Suite aux attentes de nos lecteurs, Jeff nous livre ses impressions sur la conférence de l’AMI à Marseille, le 12 juillet dernier

JeffJeff, tu as participé dernièrement à une conférence de l’AMI (le Centre national de développement pour les Musiques Actuelles) sur le thème “Marchés virtuels, marchés autonomes ? Révolution numérique et nouveaux modèles économiques de la musique“. Peux tu résumer ton intervention dans cette conférence ?

L’intérêt pour nous de participer à cette conférence était de faire connaître la musique éthique, la musique équitable, et bien-sûr Reshape-music. Ce n’est pas seulement une volonté commerciale, mais citoyenne et pédagogique. En tant qu’acteurs de l’industrie musicale, nous nous devons d’informer sur ce qu’est le marché depuis 20 ans, ce qu’il pourrait devenir et sur l’opportunité qu’est et sera Internet à l’avenir.
Mon intervention était orientée sur l’Indépendance. Effectivement, il existe de multiples structures sur le net. Il y a d’abord celles qui ont tout compris au niveau commercial et qui utilisent l’artistique au profit de la stratégie financière comme MySpace par exemple. D’autres portent leur intérêt sur les artistes. Mais, elles ne sont parfois pas assez professionnelles, et s’impliquent peu et voire pas du tout sur Internet. Et puis, il y a des structures qui cherchent l’équilibre comme Reshape-music, en alliant le marketing et l’artistique…

La conférence était en cercle restreint, seulement une petite trentaine de conviés. L’AMI avait invité des participants originaires des pays du sud. Par conséquent, le monde virtuel qu’est Internet leur est moins accessible. Que penses tu de cette autre approche du sujet ?

La conférence était multiculturelle. Et donc, d’autres réalités et d’autres défis nous ont été exposés. De notre point de vue occidental, on peut croire qu’Internet est universel. Pourtant, comme dans beaucoup d’autres domaines, il y a un énorme fossé technologique entre le nord et le sud. Ce fut une douche froide pour les intervenants et en quelque sorte la morale de la conférence. Internet est une chance fabuleuse, mais beaucoup de pays en sous développement n’ont pas le même niveau de maturité face aux technologies. Je ne peux que le condamner et lutter contre le pillage artistique de ces pays au profit de business modèles occidentaux.
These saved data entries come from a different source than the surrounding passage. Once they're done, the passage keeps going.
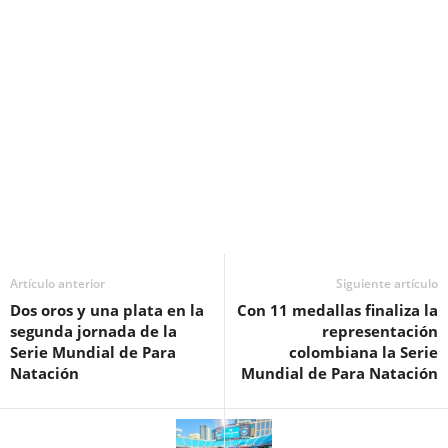
Artículo anterior
Siguiente artículo
Dos oros y una plata en la
Con 11 medallas finaliza la
segunda jornada de la
representación
Serie Mundial de Para
colombiana la Serie
Natación
Mundial de Para Natación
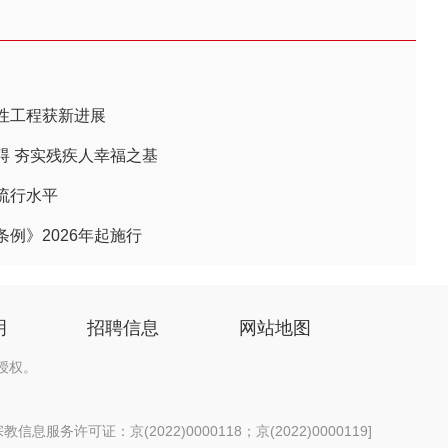
性工程获新进展
碍 夯实残疾人幸福之基
流行水平
例》2026年起施行
明
招聘信息
网站地图
授权。
信息服务许可证：京(2022)0000118；京(2022)0000119
]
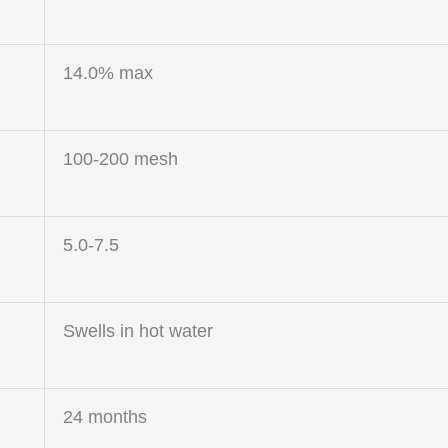
14.0% max
100-200 mesh
5.0-7.5
Swells in hot water
24 months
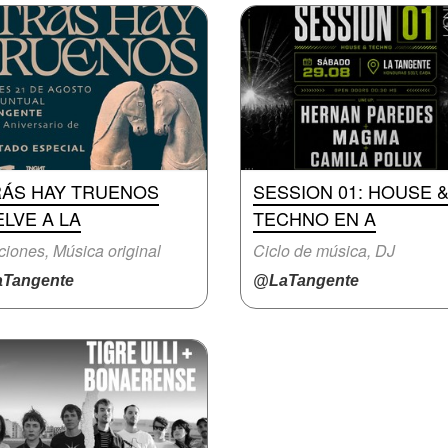
RÁS HAY TRUENOS
SESSION 01: HOUSE 
LVE A LA
TECHNO EN A
iones, Música original
Ciclo de música, DJ
Tangente
@LaTangente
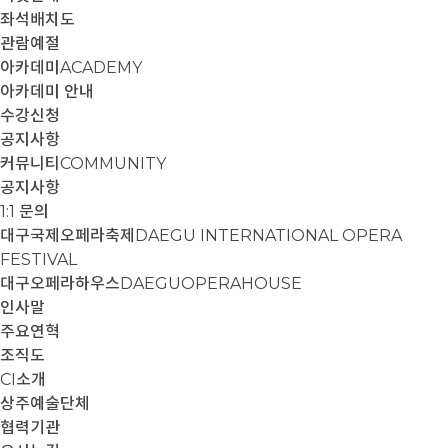
좌석배치도
관람예절
아카데미
ACADEMY
아카데미 안내
수강신청
공지사항
커뮤니티
COMMUNITY
공지사항
1:1 문의
대구국제오페라축제
DAEGU INTERNATIONAL OPERA
FESTIVAL
대구오페라하우스
DAEGUOPERAHOUSE
인사말
주요연혁
조직도
CI소개
상주예술단체
협력기관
C’est malheureusement déjà le cas.

A cette conférence, tu as rencontré Airtist, Borey Sok qui sont des leaders d’opinion et acteurs dans le marché de la musique, qu’est-ce que cette rencontre t’as apporté ?

Un livre ! (rires) Je connaissais déjà Borey avec qui on débat régulièrement sur les dernières stratégies et les outils communautaires. Il nous a offert son livre Musique 2.0 dans lequel il parle de Reshape-music. Il devait le dédicacer, mais malheureusement il a oublié… Sinon, j’ai eu le plaisir de rencontrer Airtist. On n’a pas forcément la même manière d’appréhender le marché de la musique, mais on s’est retrouvé autour d’une glace sur le vieux port. Alors forcément, ça rapproche !

Si on reprend la problématique de la conférence « Face à la multitude des propositions sur le web, comment faire les bons choix, comment les exploiter ? », comment Reshape-music peut se démarquer sur la toile?

Lors de cette conférence, certaines personnes du public étaient réceptives à notre concept. Cela m’a conforté dans l’idée que l’éthique et l’équitable ont toutes leur place sur le marché de la musique. C’est peut-être sur le web, la continuité de l’esprit des indépendants qui sont encore aujourd’hui source d’opposition aux business musicaux en défendant en priorité les valeurs artistiques.

Merci à l’AMI pour son professionnalisme, ses initiatives et sa convivialité.